By ROD ZOOK
Hutch Post
HUTCHINSON, Kan. — Reno County will be losing two school superintendents at the end of the year. Haven USD 312 Superintendent Clark Wedel and Hutchinson USD 308 Superintendent Mike Folks both announced their retirements. It's a trend that is moving through the entire state:
“We’ve got just under 30 school districts that we are working with at the moment to fill vacancies in superintendent positions,” Austin Harris with the Kansas Association of School Boards said. “That is higher at this point in the year that we normally see.”
Harris says, while there is some differences in being a superintendent in a large school like Hutchinson compared with a small school like Haven, it really comes down to what kind of school district you want to lead.

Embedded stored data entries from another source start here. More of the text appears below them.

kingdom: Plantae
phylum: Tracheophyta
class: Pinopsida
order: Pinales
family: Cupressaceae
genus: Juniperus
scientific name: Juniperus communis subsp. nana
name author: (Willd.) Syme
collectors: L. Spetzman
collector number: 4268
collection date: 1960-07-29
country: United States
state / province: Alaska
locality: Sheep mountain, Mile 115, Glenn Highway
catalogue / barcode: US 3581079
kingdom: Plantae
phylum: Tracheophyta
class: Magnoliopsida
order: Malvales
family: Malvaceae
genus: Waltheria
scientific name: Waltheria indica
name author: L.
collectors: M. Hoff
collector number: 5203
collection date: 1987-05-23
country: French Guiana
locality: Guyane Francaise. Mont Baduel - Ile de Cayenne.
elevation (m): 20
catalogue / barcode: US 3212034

“It can be a different type of candidate who is looking at those jobs,” Harris said. “Small schools and big schools each have their own unique set of challenges and their unique set of opportunities.”
Harris says the KASB is also seeing superintendents announce resignations or retirements much earlier in the year, which he says is a help to districts. The unfortunate thing about the situation in leadership in the state school system is that if one district hires a new superintendent often it means another district is losing theirs.
“Superintendent openings tend to have a lagging effect. When you fill one position that’s often a superintendent from another school,” Harris said. “Throughout the next couple of months we’ll continue to see superintendent jobs open as the market shifts and people take new opportunities across the state.”
Harris says that most superintendents who are leaving are doing so because they have reached retirement age. Harris says the KASB is ramping up leadership programs and other methods to try to cultivate the next group of superintendents for the state, especially in western Kansas.